Other useful commands to check the overall state include:
To monitor the full state and frequency usage, the command:
xenpm start [seconds]
can be used, where “seconds” is an integer in seconds to collect Cx/Px statistics. To monitor this over the time the benchmarks were run, I used:
watch -n 5 ‘xenpm start 1|grep “Avg freq” |sort | tail -16’
to check on the largest average frequency states seen every five seconds with a one-second integration time. I also verified that all P-states and C-states were enabled and that the governor had been properly set to “performance”.
These are the results of these changes:
The metrics compared to those of non-turbo mode are now under 2% different for both the benchmark itself and the GPU utilization. What a difference! The maximum CPU frequency in both these cases rose from 2.40 GHz to 2.881 GHz, an improvement of around 20%.
With further tweaks — that will remain the topic of a different discussion — I was able to better these benchmarks to:
This translates to an increase over the non-turbo version benchmark by around 36% and nearly 2% for the “1080p extreme” case and the GPU utilization rises from 82% to 97% for the “1080p medium” run. Furthermore, in this more optimized configuration the maximum CPU frequency rises from 2.40 GHz to 3.145 GHz, or over 31%.
First and foremost, take the time to review your hardware and make sure it’s configured such that it will be as tailored as best as possible to your specific environment.
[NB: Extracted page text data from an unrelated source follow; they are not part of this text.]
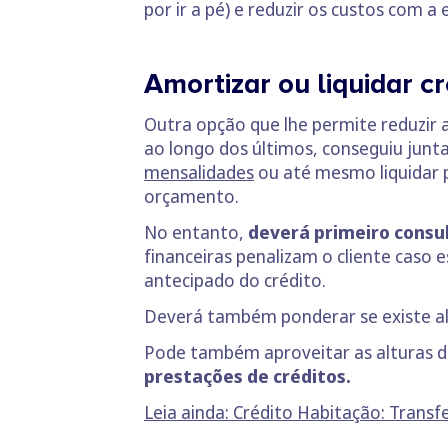
por ir a pé) e reduzir os custos com a
Amortizar ou liquidar cr
Outra opção que lhe permite reduzir 
ao longo dos últimos, conseguiu jun
mensalidades
ou até mesmo liquidar p
orçamento.
No entanto,
deverá primeiro consul
financeiras penalizam o cliente cas
antecipado do crédito.
Deverá também ponderar se existe al
Pode também aproveitar as alturas de
prestações de créditos.
Leia ainda: Crédito Habitação: Transf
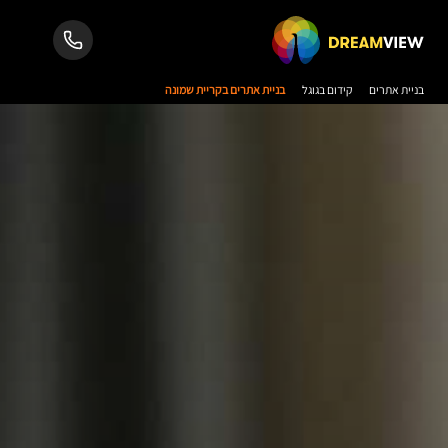
בניית אתרים
קידום בגוגל
בניית אתרים בקריית שמונה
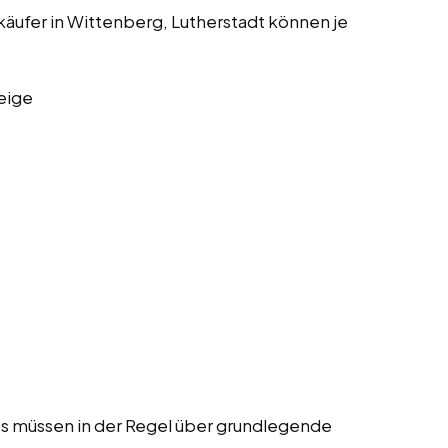
käufer in Wittenberg, Lutherstadt können je
eige
Jobs müssen in der Regel über grundlegende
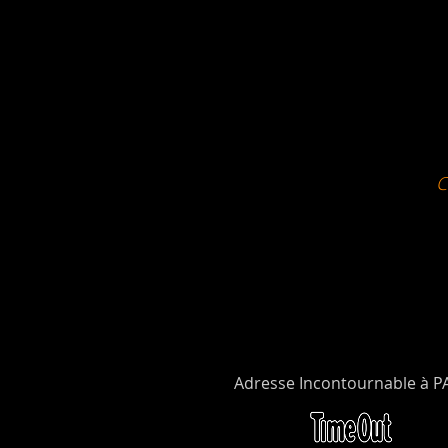
Adresse Incontournable à P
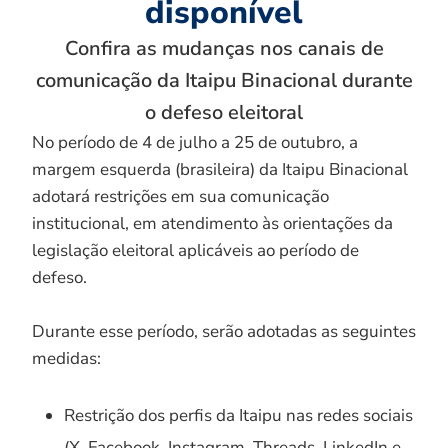
disponível
Confira as mudanças nos canais de
comunicação da Itaipu Binacional durante
o defeso eleitoral
No período de 4 de julho a 25 de outubro, a
margem esquerda (brasileira) da Itaipu Binacional
adotará restrições em sua comunicação
institucional, em atendimento às orientações da
legislação eleitoral aplicáveis ao período de
defeso.
Durante esse período, serão adotadas as seguintes
medidas:
Restrição dos perfis da Itaipu nas redes sociais
(X, Facebook, Instagram, Threads, LinkedIn e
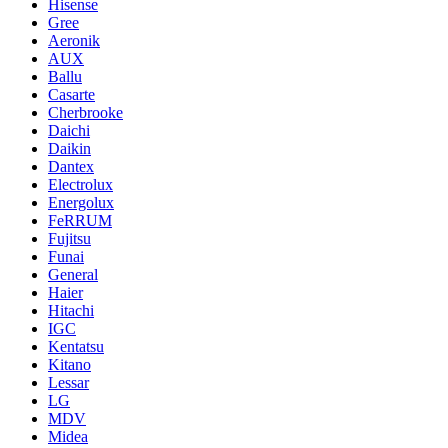
Hisense
Gree
Aeronik
AUX
Ballu
Casarte
Cherbrooke
Daichi
Daikin
Dantex
Electrolux
Energolux
FeRRUM
Fujitsu
Funai
General
Haier
Hitachi
IGC
Kentatsu
Kitano
Lessar
LG
MDV
Midea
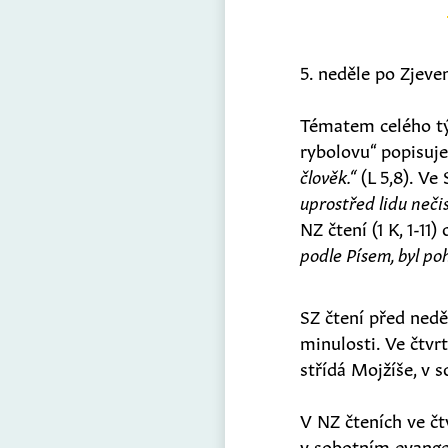
5. neděle po Zjeve
Tématem celého t
rybolovu“ popisuje
člověk.“
(L 5,8). Ve 
uprostřed lidu neči
NZ čtení (1 K, 1-11
podle Písem, byl po
SZ čtení před nedě
minulosti. Ve čtvr
střídá Mojžíše, v s
V NZ čteních ve čtv
v sobotním evangel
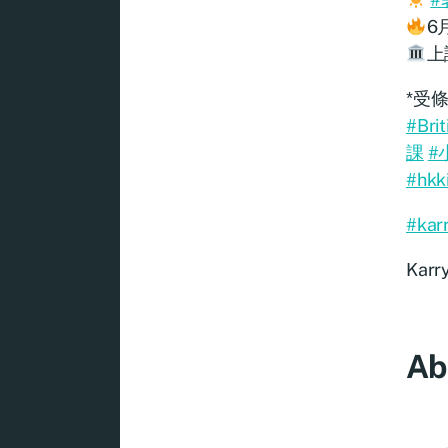
6
上
*受
#Bri
課
#
#hkk
#kar
Karr
Ab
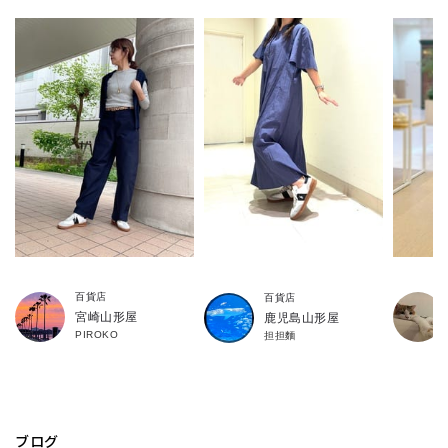
百貨店
百貨店
宮崎山形屋
鹿児島山形屋
PIROKO
担担麵
ブログ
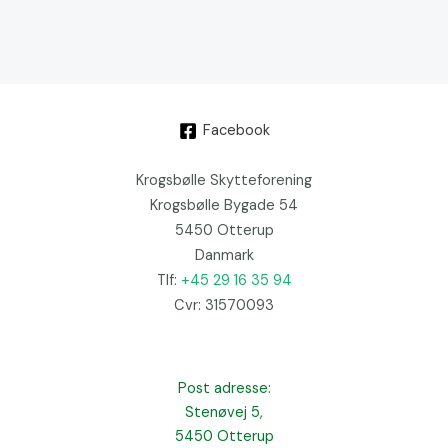
Facebook
Krogsbølle Skytteforening
Krogsbølle Bygade 54
5450 Otterup
Danmark
Tlf:
+45 29 16 35 94
Cvr: 31570093
Post adresse:
Stenøvej 5,
5450 Otterup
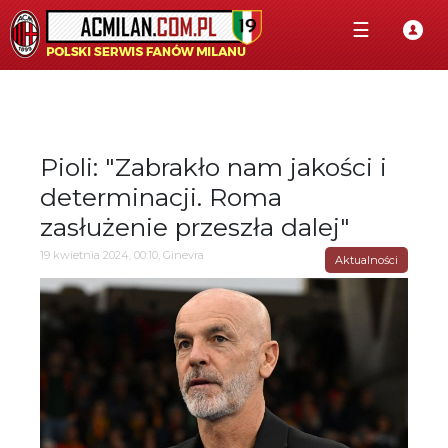
☰
Pioli: "Zabrakło nam jakości i
determinacji. Roma
zasłużenie przeszła dalej"
19 kwietnia 2024, 00:10, Ginevra
Aktualności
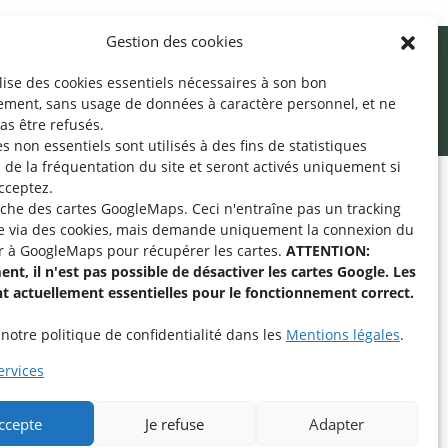
Gestion des cookies
ilise des cookies essentiels nécessaires à son bon
ement, sans usage de données à caractère personnel, et ne
as être refusés.
s non essentiels sont utilisés à des fins de statistiques
de la fréquentation du site
et seront activés uniquement si
cceptez.
fiche des cartes GoogleMaps. Ceci n'entraîne pas un tracking
pe « Aide-Animateur /
e via des cookies, mais demande uniquement la connexion du
Technique » sur
r à GoogleMaps pour récupérer les cartes.
ATTENTION:
nt, il n'est pas possible de désactiver les cartes Google. Les
nt actuellement essentielles pour le fonctionnement correct.
intenant
notre politique de confidentialité dans les
Mentions légales
.
rvices
accepte
Je refuse
Adapter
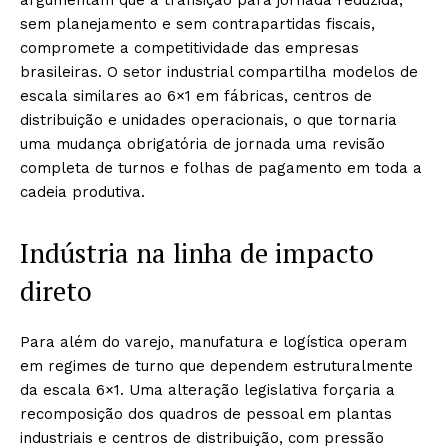
sem planejamento e sem contrapartidas fiscais,
compromete a competitividade das empresas
brasileiras. O setor industrial compartilha modelos de
escala similares ao 6×1 em fábricas, centros de
distribuição e unidades operacionais, o que tornaria
uma mudança obrigatória de jornada uma revisão
completa de turnos e folhas de pagamento em toda a
cadeia produtiva.
Indústria na linha de impacto
direto
Para além do varejo, manufatura e logística operam
em regimes de turno que dependem estruturalmente
da escala 6×1. Uma alteração legislativa forçaria a
recomposição dos quadros de pessoal em plantas
industriais e centros de distribuição, com pressão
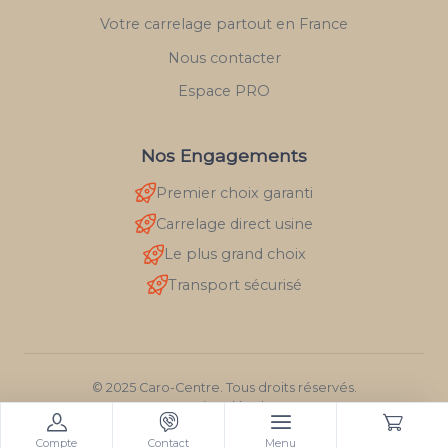
Votre carrelage partout en France
Nous contacter
Espace PRO
Nos Engagements
Premier choix garanti
Carrelage direct usine
Le plus grand choix
Transport sécurisé
© 2025 Caro-Centre. Tous droits réservés.
Mentions légales
RGPD
Compte
Contact
Menu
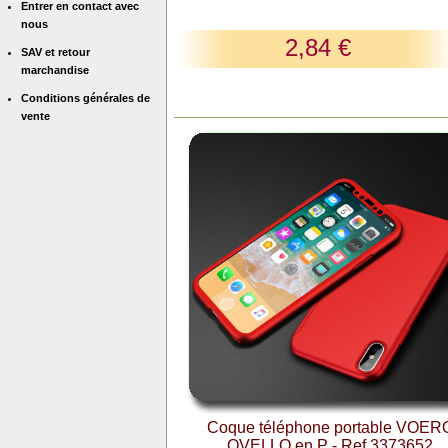
Entrer en contact avec
nous
2,84 €
SAV et retour
marchandise
Conditions générales de
vente
Coque téléphone portable VOER
OVELLO en P - Ref 3373652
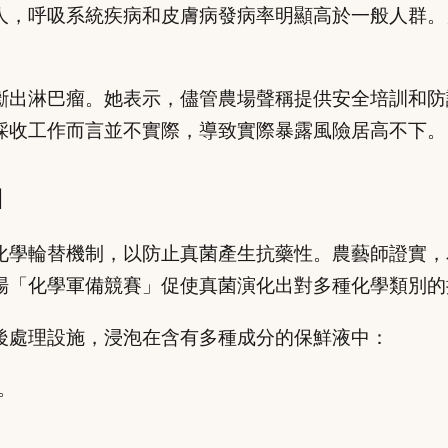
人，呼吸系統疾病和皮膚病發病率明顯高於一般人群。
斷出淋巴瘤。她表示，儘管農場聲稱提供安全培訓和防
採收工作而言並不實際，導致實際暴露風險居高不下。
」
化學輪替機制，以防止真菌產生抗藥性。農藝師證實，
場「化學軍備競賽」促使真菌演化出對多種化學類別的
後處理設施，浸泡在含有多種成分的保鮮液中：
。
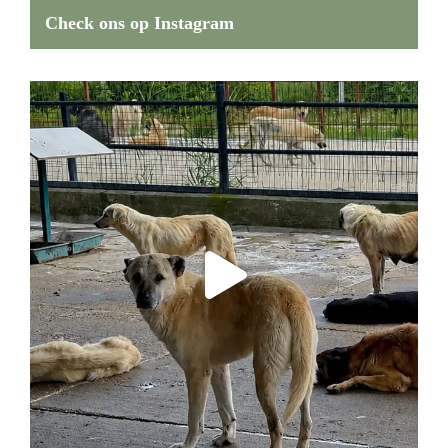
Check ons op Instagram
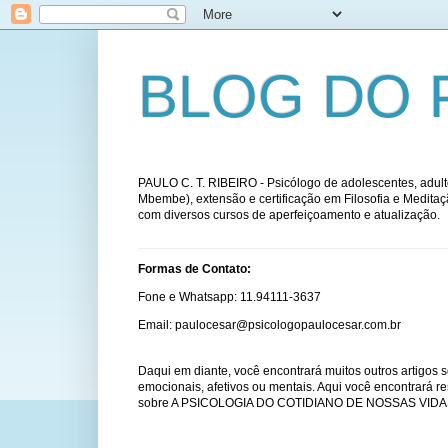
BLOG DO 
PAULO C. T. RIBEIRO - Psicólogo de adolescentes, adulto
Mbembe), extensão e certificação em Filosofia e Medit
com diversos cursos de aperfeiçoamento e atualização.
Formas de Contato:
Fone e Whatsapp: 11.94111-3637
Email: paulocesar@psicologopaulocesar.com.br
Daqui em diante, você encontrará muitos outros artigos s
emocionais, afetivos ou mentais. Aqui você encontrará r
sobre A PSICOLOGIA DO COTIDIANO DE NOSSAS VIDA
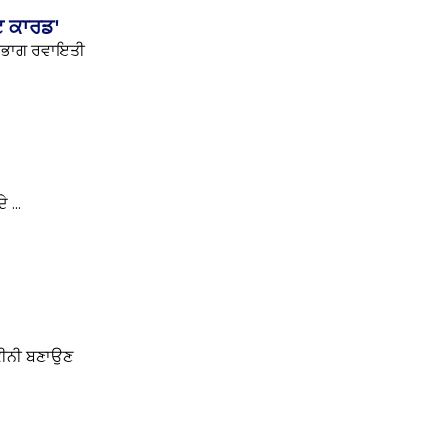
ਟ ਕਾਰਡ'
 ਵਿਭਾਗ ਰਵਾਇਤੀ
 ...
ਯਕੀਨੀ ਬਣਾਉਣ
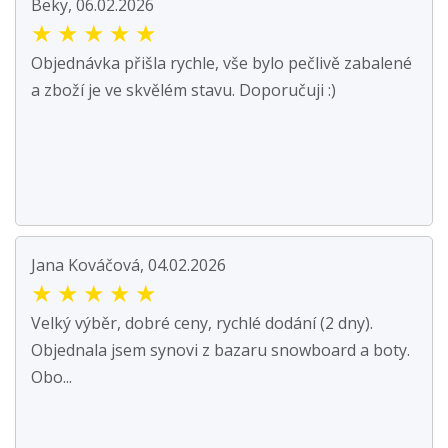
Beky, 06.02.2026
★
★
★
★
★
Objednávka přišla rychle, vše bylo pečlivě zabalené
a zboží je ve skvělém stavu. Doporučuji :)
Jana Kováčová, 04.02.2026
★
★
★
★
★
Velký výběr, dobré ceny, rychlé dodání (2 dny).
Objednala jsem synovi z bazaru snowboard a boty.
Obo...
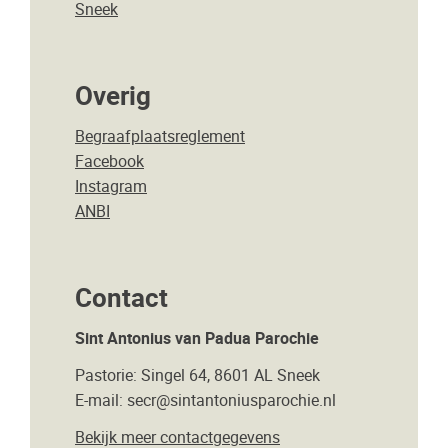
Sneek
Overig
Begraafplaatsreglement
Facebook
Instagram
ANBI
Contact
Sint Antonius van Padua Parochie
Pastorie: Singel 64, 8601 AL Sneek
E-mail: secr@sintantoniusparochie.nl
Bekijk meer contactgegevens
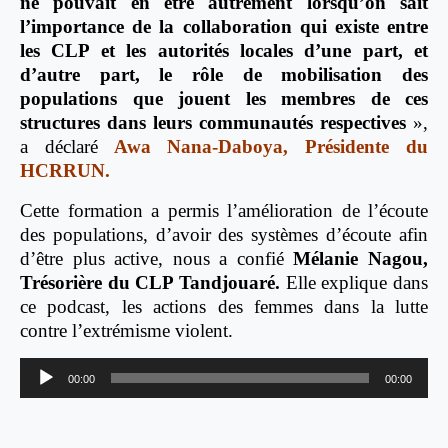
ne pouvait en être autrement lorsqu’on sait
l’importance de la collaboration qui existe entre
les CLP et les autorités locales d’une part, et
d’autre part, le rôle de mobilisation des
populations que jouent les membres de ces
structures dans leurs communautés respectives
»,
a déclaré
Awa Nana-Daboya, Présidente du
HCRRUN.
Cette formation a permis l’amélioration de l’écoute
des populations, d’avoir des systèmes d’écoute afin
d’être plus active, nous a confié
Mélanie Nagou,
Trésorière du CLP Tandjouaré.
Elle explique dans
ce podcast, les actions des femmes dans la lutte
contre l’extrémisme violent.
Lecteur
00:00
00:00
audio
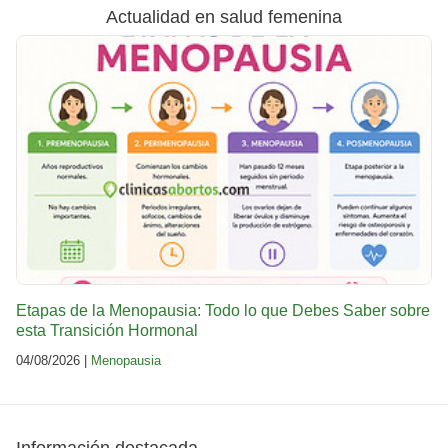
Actualidad en salud femenina
Etapas de la Menopausia: Todo lo que Debes Saber sobre
esta Transición Hormonal
04/08/2026 |
Menopausia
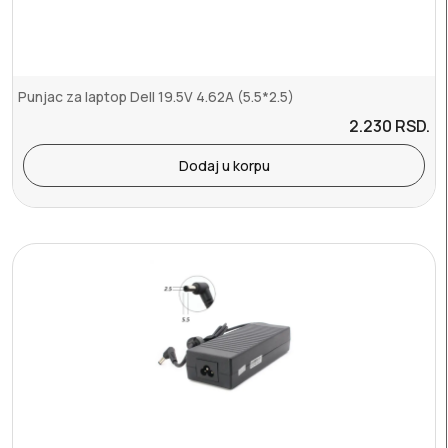
Punjac za laptop Dell 19.5V 4.62A (5.5*2.5)
2.230
RSD.
Dodaj u korpu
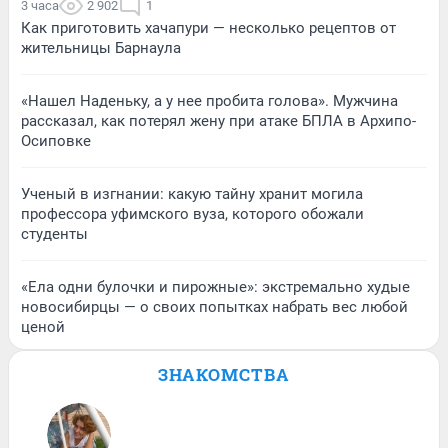
3 часа
2 902
1
Как приготовить хачапури — несколько рецептов от
жительницы Барнаула
«Нашел Наденьку, а у нее пробита голова». Мужчина
рассказал, как потерял жену при атаке БПЛА в Архипо-
Осиповке
Ученый в изгнании: какую тайну хранит могила
профессора уфимского вуза, которого обожали
студенты
«Ела одни булочки и пирожные»: экстремально худые
новосибирцы — о своих попытках набрать вес любой
ценой
ЗНАКОМСТВА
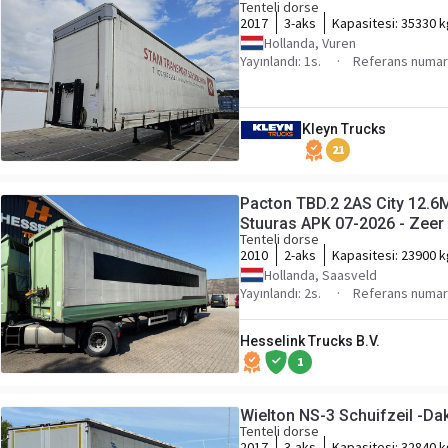
Tenteli dorse
2017
3-aks
Kapasitesi:
35330 k
Hollanda, Vuren
Yayınlandı: 1s.
Referans numar
Kleyn Trucks
21
Pacton TBD.2 2AS City 12.6
Stuuras APK 07-2026 - Zeer 
Tenteli dorse
2010
2-aks
Kapasitesi:
23900 k
Hollanda, Saasveld
Yayınlandı: 2s.
Referans numar
Hesselink Trucks B.V.
1
Wielton NS-3 Schuifzeil -Dak
Tenteli dorse
2017
3-aks
Kapasitesi:
32840 k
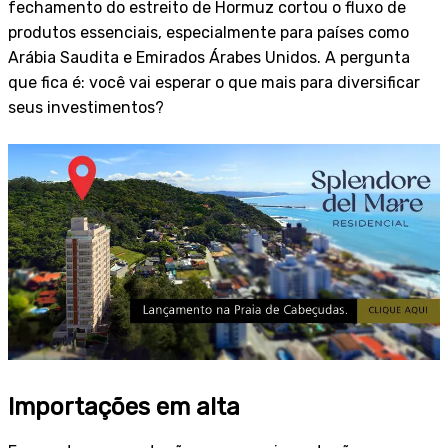
fechamento do estreito de Hormuz cortou o fluxo de
produtos essenciais, especialmente para países como
Arábia Saudita e Emirados Árabes Unidos. A pergunta
que fica é: você vai esperar o que mais para diversificar
seus investimentos?
Importações em alta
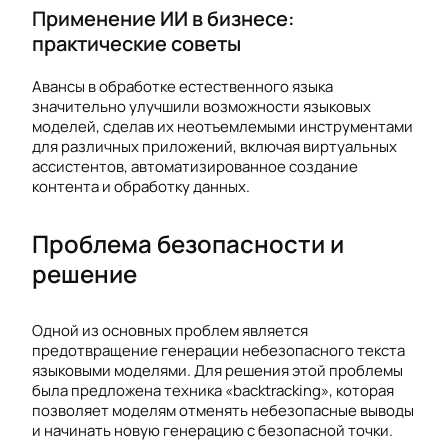
Применение ИИ в бизнесе:
практические советы
Авансы в обработке естественного языка
значительно улучшили возможности языковых
моделей, сделав их неотъемлемыми инструментами
для различных приложений, включая виртуальных
ассистентов, автоматизированное создание
контента и обработку данных.
Проблема безопасности и
решение
Одной из основных проблем является
предотвращение генерации небезопасного текста
языковыми моделями. Для решения этой проблемы
была предложена техника «backtracking», которая
позволяет моделям отменять небезопасные выводы
и начинать новую генерацию с безопасной точки.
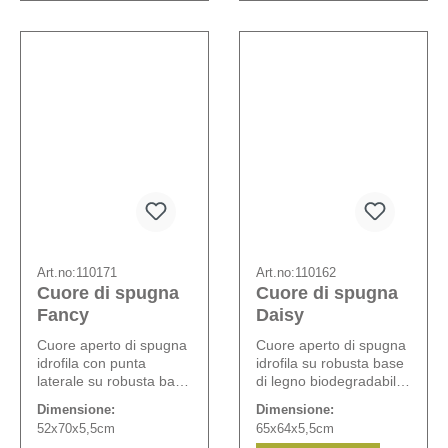
Art.no:
110171
Art.no:
110162
Cuore di spugna
Cuore di spugna
Fancy
Daisy
Cuore aperto di spugna
Cuore aperto di spugna
idrofila con punta
idrofila su robusta base
laterale su robusta base
di legno biodegradabile.
di legno degradabile.
Comprensivo di set
Dimensione:
Dimensione:
Comprensivo di set
completo Opiflor
52x70x5,5cm
65x64x5,5cm
completo Opiflor
composto da cuscinetti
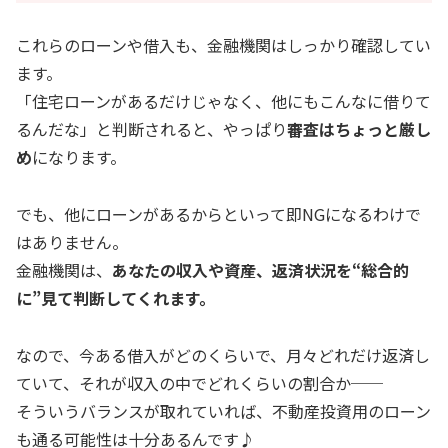
これらのローンや借入も、金融機関はしっかり確認してい
ます。
「住宅ローンがあるだけじゃなく、他にもこんなに借りて
るんだな」と判断されると、やっぱり
審査はちょっと厳し
め
になります。
でも、他にローンがあるからといって即NGになるわけで
はありません。
金融機関は、
あなたの収入や資産、返済状況を“総合的
に”見て判断してくれます。
なので、今ある借入がどのくらいで、月々どれだけ返済し
ていて、それが収入の中でどれくらいの割合か──
そういうバランスが取れていれば、不動産投資用のローン
も通る可能性は十分あるんです♪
Things change over time, so review periodically the settings and see if they still make sense with your current needs. That requires monitoring your setup and tracking the performance over time. There are a plethora of good tools and utilities to make that possible.
The GPU performance does depend on the CPU and various other server and system settings; don’t take for granted that it’s going to be just fine out of the box. Experiment a sufficient amount of time with various settings until you have it working as best as you think possible. Remember, though, that a test environment will not behave the same way as your production environment, hence take what you come up with with a grain of salt and expect to monitor and refine settings over time.
GPUs can make a huge difference in the performance of applications, but they cannot do so if the environment in which they are used isn’t optimized. Your setup is only as good as the weakest link in the chain. Of course, some compromises will often need to be made based on cost, space, time, power, and other factors. Bear in mind what apps are going to push the limits and when and where bottlenecks might take place.
Finally, keep your end users in the loop. You want to keep them happy and they will be the first to let you know if something isn’t looking normal, and take them seriously no matter what the metrics might report. Listen to their input.
I would like to thank a number of folks of the NVIDIA vGPU Community Advocate (NGCA) group for very useful tips and enlightening discussions, in particular Ben Jones, Ronald Grass, Rasmus Raun-Nielsen, and Jan Hendrik Meier.